Imagine poder decidir como o governo deve gastar o dinheiro público em sua cidade. Parece audacioso? É exatamente isso que o novo projeto do governo brasileiro está propondo. O Orçamento do Povo foi anunciado pelo ministro da Secretaria-Geral da Presidência, Guilherme Boulos, com a ideia de tornar você, cidadão, um participante ativo na alocação dos recursos públicos.
Nesta quarta-feira (25), Boulos revelou que essa iniciativa não só visa aproximar a população das decisões financeiras importantes, mas também estabelecer uma nova cultura de cidadania participativa. O projeto está previsto para ser lançado no próximo mês e funcionará, inicialmente, de maneira educativa, dado que o Orçamento de 2026 já foi aprovado e sancionado. "A ideia é, justamente, criar essa cultura do povo apontar o dedo e decidir o que precisa no seu município, qual a prioridade", afirmou Boulos em entrevista ao programa Bom Dia, Ministro, do Canal Gov.

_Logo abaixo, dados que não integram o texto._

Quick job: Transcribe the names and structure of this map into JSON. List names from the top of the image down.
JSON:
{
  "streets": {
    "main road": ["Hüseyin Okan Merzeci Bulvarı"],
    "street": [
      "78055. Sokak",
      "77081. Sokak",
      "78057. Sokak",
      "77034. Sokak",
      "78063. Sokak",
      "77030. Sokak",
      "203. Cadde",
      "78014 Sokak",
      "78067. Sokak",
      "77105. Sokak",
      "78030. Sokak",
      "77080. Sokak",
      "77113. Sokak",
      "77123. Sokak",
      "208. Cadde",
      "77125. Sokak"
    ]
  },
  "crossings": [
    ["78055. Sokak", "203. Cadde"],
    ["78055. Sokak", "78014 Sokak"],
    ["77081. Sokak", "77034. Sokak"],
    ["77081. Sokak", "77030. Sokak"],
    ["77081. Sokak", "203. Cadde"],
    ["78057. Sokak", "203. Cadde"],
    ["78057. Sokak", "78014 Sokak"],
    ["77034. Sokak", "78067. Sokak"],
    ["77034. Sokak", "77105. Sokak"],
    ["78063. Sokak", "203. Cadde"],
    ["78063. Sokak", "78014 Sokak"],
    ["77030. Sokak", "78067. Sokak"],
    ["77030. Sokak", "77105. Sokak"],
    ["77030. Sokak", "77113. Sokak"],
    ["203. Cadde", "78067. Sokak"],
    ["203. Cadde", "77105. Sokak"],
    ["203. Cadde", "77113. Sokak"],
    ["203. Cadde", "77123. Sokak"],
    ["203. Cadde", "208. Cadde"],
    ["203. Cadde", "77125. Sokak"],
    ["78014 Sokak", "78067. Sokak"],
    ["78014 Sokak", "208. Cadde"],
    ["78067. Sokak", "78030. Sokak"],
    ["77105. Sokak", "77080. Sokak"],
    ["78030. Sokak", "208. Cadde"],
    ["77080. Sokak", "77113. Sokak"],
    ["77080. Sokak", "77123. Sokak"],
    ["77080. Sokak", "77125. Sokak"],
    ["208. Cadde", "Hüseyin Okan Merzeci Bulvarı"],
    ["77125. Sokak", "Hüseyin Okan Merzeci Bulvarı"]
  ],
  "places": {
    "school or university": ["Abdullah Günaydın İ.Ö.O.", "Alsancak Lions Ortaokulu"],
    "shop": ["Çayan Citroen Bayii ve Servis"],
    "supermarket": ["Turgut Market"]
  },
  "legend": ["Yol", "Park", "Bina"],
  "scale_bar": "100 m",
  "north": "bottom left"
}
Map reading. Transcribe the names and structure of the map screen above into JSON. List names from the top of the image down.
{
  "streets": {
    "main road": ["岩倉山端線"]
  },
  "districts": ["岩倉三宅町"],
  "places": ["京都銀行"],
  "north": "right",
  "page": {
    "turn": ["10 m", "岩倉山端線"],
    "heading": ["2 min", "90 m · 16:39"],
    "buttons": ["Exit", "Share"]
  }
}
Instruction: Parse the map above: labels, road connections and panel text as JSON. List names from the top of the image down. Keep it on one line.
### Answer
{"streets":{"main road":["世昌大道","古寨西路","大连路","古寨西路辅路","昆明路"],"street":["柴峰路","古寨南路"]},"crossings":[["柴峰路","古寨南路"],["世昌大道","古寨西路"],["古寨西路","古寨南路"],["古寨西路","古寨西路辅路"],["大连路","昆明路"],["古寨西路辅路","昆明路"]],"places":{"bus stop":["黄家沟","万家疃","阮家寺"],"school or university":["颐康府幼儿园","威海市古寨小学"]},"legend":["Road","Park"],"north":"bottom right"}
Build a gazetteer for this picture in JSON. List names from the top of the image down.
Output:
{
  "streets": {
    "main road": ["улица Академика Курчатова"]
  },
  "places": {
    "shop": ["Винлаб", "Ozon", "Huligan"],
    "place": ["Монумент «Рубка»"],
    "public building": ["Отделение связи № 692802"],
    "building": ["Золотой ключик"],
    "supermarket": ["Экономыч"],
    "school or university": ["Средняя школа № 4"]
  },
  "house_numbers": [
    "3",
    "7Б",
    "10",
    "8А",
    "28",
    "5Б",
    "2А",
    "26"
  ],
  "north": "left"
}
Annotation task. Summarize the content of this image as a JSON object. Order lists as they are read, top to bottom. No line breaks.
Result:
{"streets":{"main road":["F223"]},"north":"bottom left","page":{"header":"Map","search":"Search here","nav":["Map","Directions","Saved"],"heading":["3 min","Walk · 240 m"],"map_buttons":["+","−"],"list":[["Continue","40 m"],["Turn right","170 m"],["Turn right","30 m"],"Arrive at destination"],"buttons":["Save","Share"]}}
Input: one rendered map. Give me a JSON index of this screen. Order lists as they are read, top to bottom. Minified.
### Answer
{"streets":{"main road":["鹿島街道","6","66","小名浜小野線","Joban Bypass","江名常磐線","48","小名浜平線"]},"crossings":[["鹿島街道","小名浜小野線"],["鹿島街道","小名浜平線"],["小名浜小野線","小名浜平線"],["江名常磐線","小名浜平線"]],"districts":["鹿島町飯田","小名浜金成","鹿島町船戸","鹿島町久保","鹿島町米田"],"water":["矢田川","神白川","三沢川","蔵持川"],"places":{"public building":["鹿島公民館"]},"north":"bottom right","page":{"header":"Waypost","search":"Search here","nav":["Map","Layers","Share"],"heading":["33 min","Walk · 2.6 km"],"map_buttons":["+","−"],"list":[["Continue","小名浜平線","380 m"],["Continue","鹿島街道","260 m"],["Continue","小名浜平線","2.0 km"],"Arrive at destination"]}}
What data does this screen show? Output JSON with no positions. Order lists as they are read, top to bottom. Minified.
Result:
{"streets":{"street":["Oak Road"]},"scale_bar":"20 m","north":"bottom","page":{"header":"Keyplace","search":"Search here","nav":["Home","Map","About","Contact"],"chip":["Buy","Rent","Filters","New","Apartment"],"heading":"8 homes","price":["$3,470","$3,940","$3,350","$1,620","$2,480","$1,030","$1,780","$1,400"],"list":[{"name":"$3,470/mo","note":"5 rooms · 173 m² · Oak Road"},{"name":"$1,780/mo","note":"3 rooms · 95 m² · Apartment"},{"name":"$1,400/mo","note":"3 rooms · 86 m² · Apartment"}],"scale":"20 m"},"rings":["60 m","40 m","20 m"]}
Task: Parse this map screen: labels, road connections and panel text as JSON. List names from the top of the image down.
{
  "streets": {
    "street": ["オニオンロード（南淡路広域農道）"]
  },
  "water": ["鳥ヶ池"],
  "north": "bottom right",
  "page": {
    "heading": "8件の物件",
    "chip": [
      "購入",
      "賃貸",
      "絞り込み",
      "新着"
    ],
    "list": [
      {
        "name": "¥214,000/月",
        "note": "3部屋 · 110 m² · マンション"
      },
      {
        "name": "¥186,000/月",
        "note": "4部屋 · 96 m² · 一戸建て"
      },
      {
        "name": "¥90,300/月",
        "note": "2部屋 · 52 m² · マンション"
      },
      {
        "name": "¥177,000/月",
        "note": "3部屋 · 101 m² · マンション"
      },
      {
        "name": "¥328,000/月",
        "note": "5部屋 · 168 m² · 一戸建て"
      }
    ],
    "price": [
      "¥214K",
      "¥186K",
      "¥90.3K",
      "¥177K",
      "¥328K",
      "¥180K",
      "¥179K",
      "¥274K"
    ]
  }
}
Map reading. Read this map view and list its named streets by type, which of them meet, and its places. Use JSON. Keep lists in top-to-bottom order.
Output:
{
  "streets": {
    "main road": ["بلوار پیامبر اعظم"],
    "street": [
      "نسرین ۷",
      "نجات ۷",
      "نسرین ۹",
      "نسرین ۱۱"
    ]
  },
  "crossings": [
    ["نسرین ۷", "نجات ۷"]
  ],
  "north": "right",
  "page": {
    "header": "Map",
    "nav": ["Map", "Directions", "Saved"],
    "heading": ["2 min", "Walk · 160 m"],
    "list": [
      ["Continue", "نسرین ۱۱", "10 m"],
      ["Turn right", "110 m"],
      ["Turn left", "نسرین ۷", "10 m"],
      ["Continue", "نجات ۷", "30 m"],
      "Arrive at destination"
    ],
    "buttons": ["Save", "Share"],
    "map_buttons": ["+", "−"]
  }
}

Como o Orçamento do Povo busca mudar o cenário?
Você deve estar se perguntando: por que o governo está fazendo isso agora? Segundo Boulos, é uma resposta direta aos malefícios do famoso "orçamento secreto". Esse mecanismo atualmente envolve uma fatia significativa - R$ 61 bilhões - de emendas parlamentares, muitas vezes desprovidas de transparência. "O Brasil todo está acompanhando o escândalo do orçamento secreto. O que é o orçamento secreto? É pegar uma fatia gigante... e aí, muitas vezes, não tem transparência”, desabafou o ministro, ressaltando que o Orçamento do Povo é uma forma de devolver esse poder ao povo.
Qual será o formato do projeto e sua implementação?
No formato planejado, cada cidadão poderá exercer seu voto em propostas específicas a serem introduzidas em sua localidade. Inicialmente, o projeto ambiciona alcançar cerca de 400 municípios e todas as capitais. O orçamento será fornecido pelos ministérios que se aderirem à iniciativa, como informou Boulos. Sete ministérios já confirmaram sua participação, dentre eles Saúde, Educação e Comunicação.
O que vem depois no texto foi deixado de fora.